The Shield of the Americas: Trump reconfigures drug war to kick China out of Latin America
Created Wednesday 01 April 2026
Trump & Latin America's top right wing sycophants
Building on his successful "drug war" mission against Venezuelan, Trump inaugurated his Shield of the America initiative in early March. Obstinately to expand his anti-narco terrorism strategy, part of the so-called Donroe Doctrine, to the rest of the hemisphere.
Truth be told, drugs don't really have much to do with it. It is just a naked grab for imperial power in the region by the US. In particular, a counter to Chinese penetration into the region. Infrastructure and flows of goods and resources, legal and illegal, dominate US thoughts (Salon & Project 2025 p.154 & p183-184).

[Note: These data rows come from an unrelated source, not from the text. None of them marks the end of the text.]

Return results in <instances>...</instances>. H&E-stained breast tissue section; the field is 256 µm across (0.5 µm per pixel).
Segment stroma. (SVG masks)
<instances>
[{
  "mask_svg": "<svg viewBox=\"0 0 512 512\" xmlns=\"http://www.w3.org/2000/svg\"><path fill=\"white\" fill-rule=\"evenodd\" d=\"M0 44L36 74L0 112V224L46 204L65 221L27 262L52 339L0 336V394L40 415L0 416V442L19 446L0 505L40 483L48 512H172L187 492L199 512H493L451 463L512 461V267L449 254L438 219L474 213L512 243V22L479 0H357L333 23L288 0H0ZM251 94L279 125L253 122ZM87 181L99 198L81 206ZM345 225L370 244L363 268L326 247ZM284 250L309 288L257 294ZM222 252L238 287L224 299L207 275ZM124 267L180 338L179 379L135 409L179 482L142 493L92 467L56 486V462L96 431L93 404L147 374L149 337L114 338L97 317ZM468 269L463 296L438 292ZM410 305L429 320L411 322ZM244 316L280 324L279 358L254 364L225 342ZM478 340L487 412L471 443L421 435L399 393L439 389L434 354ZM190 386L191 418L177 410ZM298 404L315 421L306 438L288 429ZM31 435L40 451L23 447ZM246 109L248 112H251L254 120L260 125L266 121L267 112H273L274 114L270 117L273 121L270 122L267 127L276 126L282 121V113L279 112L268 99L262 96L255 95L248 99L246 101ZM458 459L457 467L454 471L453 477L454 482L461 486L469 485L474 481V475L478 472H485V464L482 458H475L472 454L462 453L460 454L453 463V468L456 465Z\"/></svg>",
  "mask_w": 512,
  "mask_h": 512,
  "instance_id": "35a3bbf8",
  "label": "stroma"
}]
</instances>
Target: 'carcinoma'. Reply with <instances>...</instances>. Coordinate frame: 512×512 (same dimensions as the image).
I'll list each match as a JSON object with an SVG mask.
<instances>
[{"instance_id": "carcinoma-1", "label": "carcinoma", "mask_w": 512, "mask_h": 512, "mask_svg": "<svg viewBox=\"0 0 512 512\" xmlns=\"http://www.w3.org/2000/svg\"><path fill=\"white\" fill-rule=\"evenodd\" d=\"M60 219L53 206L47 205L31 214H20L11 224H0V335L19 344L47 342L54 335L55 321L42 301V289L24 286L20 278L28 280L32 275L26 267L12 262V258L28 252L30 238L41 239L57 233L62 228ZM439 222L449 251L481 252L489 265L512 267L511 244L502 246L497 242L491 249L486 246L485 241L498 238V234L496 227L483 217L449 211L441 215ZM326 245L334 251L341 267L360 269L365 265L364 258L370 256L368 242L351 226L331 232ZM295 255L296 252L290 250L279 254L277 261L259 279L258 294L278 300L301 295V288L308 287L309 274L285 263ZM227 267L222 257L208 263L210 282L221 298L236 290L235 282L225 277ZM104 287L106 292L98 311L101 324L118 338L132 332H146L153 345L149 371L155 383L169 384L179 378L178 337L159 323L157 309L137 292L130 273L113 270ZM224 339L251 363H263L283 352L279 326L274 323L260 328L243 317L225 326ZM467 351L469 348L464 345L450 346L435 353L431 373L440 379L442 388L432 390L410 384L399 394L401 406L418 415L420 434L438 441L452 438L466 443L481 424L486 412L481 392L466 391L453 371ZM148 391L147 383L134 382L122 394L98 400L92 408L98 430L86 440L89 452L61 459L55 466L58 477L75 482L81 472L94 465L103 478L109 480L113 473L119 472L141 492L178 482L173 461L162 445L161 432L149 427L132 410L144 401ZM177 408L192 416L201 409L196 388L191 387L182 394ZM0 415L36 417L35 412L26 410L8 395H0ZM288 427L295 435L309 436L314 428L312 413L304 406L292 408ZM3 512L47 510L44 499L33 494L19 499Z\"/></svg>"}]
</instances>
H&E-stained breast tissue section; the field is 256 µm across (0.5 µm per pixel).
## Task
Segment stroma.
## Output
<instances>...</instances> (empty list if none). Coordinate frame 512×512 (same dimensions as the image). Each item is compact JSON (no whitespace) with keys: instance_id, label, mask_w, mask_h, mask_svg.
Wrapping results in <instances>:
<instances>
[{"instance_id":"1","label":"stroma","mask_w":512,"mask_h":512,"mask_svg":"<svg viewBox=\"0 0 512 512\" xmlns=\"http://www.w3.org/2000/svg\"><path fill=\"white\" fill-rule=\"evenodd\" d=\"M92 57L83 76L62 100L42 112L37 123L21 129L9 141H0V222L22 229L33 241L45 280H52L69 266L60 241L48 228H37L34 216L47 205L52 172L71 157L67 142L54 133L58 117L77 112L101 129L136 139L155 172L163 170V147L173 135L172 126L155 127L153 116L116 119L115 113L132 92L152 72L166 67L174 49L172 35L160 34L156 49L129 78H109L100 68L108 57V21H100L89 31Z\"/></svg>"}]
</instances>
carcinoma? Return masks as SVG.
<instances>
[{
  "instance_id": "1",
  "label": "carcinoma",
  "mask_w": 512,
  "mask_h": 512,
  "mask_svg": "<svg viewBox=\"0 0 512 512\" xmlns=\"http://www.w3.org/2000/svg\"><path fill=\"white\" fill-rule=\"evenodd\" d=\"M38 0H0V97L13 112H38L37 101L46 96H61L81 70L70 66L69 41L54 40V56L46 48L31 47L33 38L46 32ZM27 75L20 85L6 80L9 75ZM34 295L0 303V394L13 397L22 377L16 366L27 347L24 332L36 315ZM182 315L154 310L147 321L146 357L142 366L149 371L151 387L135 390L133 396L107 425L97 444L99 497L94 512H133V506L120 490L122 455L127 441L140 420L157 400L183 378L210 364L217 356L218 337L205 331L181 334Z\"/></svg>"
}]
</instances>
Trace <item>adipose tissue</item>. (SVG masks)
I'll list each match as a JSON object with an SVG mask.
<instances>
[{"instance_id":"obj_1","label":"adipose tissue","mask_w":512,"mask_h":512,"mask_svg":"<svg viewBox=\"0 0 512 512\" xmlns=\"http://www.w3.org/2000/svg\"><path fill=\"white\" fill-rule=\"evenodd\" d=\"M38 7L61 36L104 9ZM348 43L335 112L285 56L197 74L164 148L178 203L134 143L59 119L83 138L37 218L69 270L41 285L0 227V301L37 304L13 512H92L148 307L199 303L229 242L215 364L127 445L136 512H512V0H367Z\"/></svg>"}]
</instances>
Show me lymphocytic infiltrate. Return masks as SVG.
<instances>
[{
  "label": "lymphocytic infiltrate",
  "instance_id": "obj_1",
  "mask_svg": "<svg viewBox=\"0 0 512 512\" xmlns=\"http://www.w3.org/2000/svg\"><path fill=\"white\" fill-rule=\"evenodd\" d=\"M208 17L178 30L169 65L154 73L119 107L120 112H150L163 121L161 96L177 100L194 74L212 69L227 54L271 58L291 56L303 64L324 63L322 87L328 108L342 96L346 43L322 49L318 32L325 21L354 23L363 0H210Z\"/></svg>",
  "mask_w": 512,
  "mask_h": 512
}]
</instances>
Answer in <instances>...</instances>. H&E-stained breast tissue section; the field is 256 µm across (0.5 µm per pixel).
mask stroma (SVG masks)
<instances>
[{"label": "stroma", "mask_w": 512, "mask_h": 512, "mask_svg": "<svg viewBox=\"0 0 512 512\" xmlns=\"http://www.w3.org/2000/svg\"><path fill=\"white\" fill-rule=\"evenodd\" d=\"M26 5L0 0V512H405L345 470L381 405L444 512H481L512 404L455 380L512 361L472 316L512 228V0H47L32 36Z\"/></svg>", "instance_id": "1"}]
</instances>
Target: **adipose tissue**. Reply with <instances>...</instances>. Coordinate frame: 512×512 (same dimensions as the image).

Despite the Americas Counter Cartel Conference declarations (press release), Trump's actions over the last year in the region suggests drug interdiction is not a main concern. Maduro is gone, but Venezuela was never a real source of cocaine, that's Colombia. Ecuador, the US's newest drug war ally in Latin America, meanwhile, has a President whose company is implicated in cocaine trafficking. He remains in power with US blessing. Meanwhile, Trump released ex-Honduran president, Juan Orlando Hernandez, from a US jail. His crime, cocaine smuggling into the US. The contradictions go on.

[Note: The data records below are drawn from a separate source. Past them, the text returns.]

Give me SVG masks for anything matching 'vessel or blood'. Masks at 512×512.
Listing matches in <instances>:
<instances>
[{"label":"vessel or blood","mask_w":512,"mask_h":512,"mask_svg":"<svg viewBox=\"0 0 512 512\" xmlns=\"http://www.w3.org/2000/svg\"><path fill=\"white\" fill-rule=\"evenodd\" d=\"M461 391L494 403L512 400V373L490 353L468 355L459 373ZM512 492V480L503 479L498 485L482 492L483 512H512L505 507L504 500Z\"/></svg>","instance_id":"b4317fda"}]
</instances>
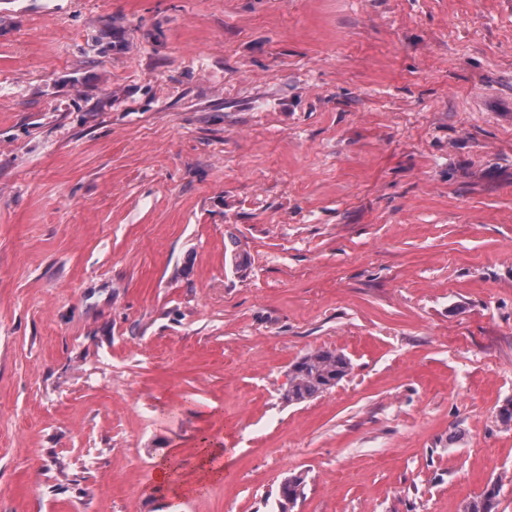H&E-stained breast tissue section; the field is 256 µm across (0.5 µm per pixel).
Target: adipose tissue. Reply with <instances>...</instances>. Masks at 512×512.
<instances>
[{"mask_svg": "<svg viewBox=\"0 0 512 512\" xmlns=\"http://www.w3.org/2000/svg\"><path fill=\"white\" fill-rule=\"evenodd\" d=\"M192 454L195 465L185 469L175 464L159 463L155 481L170 488L180 495H195L204 491L209 485L223 479L224 472L236 456L235 449L225 447L223 434H202Z\"/></svg>", "mask_w": 512, "mask_h": 512, "instance_id": "adipose-tissue-1", "label": "adipose tissue"}]
</instances>
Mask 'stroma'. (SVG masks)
<instances>
[{"label":"stroma","mask_w":512,"mask_h":512,"mask_svg":"<svg viewBox=\"0 0 512 512\" xmlns=\"http://www.w3.org/2000/svg\"><path fill=\"white\" fill-rule=\"evenodd\" d=\"M510 399L512 0H0V512H512ZM350 368V360L343 353L329 349L308 352L290 365L283 399L290 404L311 400L335 387ZM214 433V432H213ZM215 437L203 433L198 447L192 454L195 465L191 470L180 468L175 463L160 461L155 474L157 484L170 488L180 495H195L204 491L209 485L224 478V472L236 456L237 449L224 448V432L214 433ZM305 488V478L300 474L288 476L280 485L278 492L279 512L291 511L298 500L303 497Z\"/></svg>","instance_id":"1"}]
</instances>
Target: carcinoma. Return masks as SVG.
Instances as JSON below:
<instances>
[{
  "instance_id": "1",
  "label": "carcinoma",
  "mask_w": 512,
  "mask_h": 512,
  "mask_svg": "<svg viewBox=\"0 0 512 512\" xmlns=\"http://www.w3.org/2000/svg\"><path fill=\"white\" fill-rule=\"evenodd\" d=\"M350 371V360L345 354L329 349L308 352L295 360L289 369L288 388L283 399L290 404L308 401L335 387ZM305 478L300 474L288 476L278 492L279 512H290L303 497ZM498 483L491 484L484 495L463 506V512H492Z\"/></svg>"
}]
</instances>
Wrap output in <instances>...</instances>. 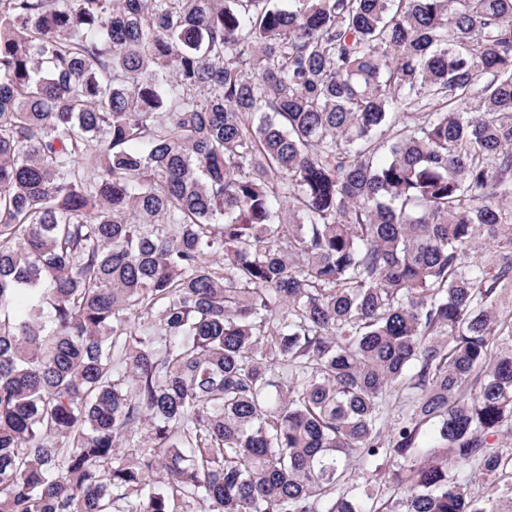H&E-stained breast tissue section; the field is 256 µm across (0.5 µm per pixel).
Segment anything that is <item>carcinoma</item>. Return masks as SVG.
I'll return each mask as SVG.
<instances>
[{"label": "carcinoma", "instance_id": "1", "mask_svg": "<svg viewBox=\"0 0 512 512\" xmlns=\"http://www.w3.org/2000/svg\"><path fill=\"white\" fill-rule=\"evenodd\" d=\"M0 512H512V0H0Z\"/></svg>", "mask_w": 512, "mask_h": 512}]
</instances>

They always have when it concerns US drug interdiction policy. The national interest always takes precedent. And that basically means the promotion of capitalism (McCoy). The drug war narrative cloaking the US' naked imperialism to a domestic audience worn down by foreign entanglements.

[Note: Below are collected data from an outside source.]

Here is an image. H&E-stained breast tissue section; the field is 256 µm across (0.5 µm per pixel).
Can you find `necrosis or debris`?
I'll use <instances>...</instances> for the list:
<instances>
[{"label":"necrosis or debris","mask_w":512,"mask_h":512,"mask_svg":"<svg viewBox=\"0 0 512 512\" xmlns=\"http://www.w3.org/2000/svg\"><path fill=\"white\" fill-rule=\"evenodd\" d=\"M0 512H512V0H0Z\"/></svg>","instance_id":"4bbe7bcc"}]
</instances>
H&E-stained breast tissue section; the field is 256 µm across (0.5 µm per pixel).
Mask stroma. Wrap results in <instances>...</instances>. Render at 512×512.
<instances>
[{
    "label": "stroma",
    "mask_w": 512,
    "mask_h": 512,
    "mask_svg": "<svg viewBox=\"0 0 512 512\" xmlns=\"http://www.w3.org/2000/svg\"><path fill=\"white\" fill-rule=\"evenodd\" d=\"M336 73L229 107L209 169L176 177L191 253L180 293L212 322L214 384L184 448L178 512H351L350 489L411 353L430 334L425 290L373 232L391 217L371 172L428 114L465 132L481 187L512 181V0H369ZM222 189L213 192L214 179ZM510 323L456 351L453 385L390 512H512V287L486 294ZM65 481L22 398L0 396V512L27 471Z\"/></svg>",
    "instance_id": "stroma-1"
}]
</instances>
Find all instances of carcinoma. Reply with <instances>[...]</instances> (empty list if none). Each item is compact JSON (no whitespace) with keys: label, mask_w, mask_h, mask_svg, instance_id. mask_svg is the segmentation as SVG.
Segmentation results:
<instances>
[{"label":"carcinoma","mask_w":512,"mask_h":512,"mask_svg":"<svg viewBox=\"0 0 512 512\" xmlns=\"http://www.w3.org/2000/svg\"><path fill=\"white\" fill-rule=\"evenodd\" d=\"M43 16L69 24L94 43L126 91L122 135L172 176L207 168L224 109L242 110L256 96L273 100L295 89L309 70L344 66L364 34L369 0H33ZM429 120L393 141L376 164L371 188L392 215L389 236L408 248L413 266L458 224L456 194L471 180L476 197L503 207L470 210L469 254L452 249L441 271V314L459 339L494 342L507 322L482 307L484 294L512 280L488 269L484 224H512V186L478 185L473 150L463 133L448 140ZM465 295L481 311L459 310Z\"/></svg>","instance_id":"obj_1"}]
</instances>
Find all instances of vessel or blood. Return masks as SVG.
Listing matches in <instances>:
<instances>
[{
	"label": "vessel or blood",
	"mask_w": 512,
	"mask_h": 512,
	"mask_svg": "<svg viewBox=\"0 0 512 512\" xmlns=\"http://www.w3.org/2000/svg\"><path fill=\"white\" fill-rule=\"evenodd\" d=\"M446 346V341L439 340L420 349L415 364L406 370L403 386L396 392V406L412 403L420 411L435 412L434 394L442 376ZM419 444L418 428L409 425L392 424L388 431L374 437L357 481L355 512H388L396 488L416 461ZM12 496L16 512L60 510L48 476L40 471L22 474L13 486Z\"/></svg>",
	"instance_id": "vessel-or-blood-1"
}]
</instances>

The drug war fight plays well in Latin American too. Especially in nations suffering from an upswing in drug related-violence. Traditionally, the worst effected had been Brazil, Colombia and Mexico, those not at the conference due to their centre-left liberal governments. But as the political right has re-asserted itself around the region, drug wars have spread region wide.
In response, a la Plan Colombia and the Merida Initiative, these nations have turned to US style interdiction. These don't tackle the root causes of drug wars. Cartels are just a symptom after all. The increasing inequality generated by free trade and financialisation of the world under capitalism is the structural issue.
Drug interdiction allows states to counter this contradiction in numerous ways, but we will focus on two here. First, paralysed by fear, citizens welcome increased interdiction and the militarisation that comes with it. And, as economic security becomes linked to preventing state failure, democratic accountability lessens. Allowing states to double down on more free trade and finacialisation, taking decisions behind closed doors for security reasons.
Second, states can, though these strategies, manage cartels. Cartels develop new parallel roles (security, taxes, welfare) and markets (drugs, agricultural, people) to the state. These can be later integrated into the wider circuits of global capitalism once the cartels have removed any resistance (land defenders, indigenous populations, journalists, politicians). If a cartel becomes too big and threatens the state, the leadership is removed, fragmenting the organisation.
The kingpin strategy is the standard here. The emblematic example is Escobar and the Medellín cartel. Escobar's mistake was to threaten to pay off Colombia’s national debt. Removing this would have released the nation from its dependency to foreign capital. An existential threat to the capitalist state and political classes running it. Primarily, as they would no longer be able to justify the continued oppression and exploitation of the majority (Villar & Cottle). More recently, was El Mencho, the now deceased leader of the Jalisco Cartel in Mexico. His crime, working too close to the Chinese when the US wants the Asian powerhouse out of Latin America.
Which brings us back to the original point of this article. To note the US leveraging of drug interdiction for its current obsession. Re-asserting its hegemony over the Western Hemisphere by ousting China from the region.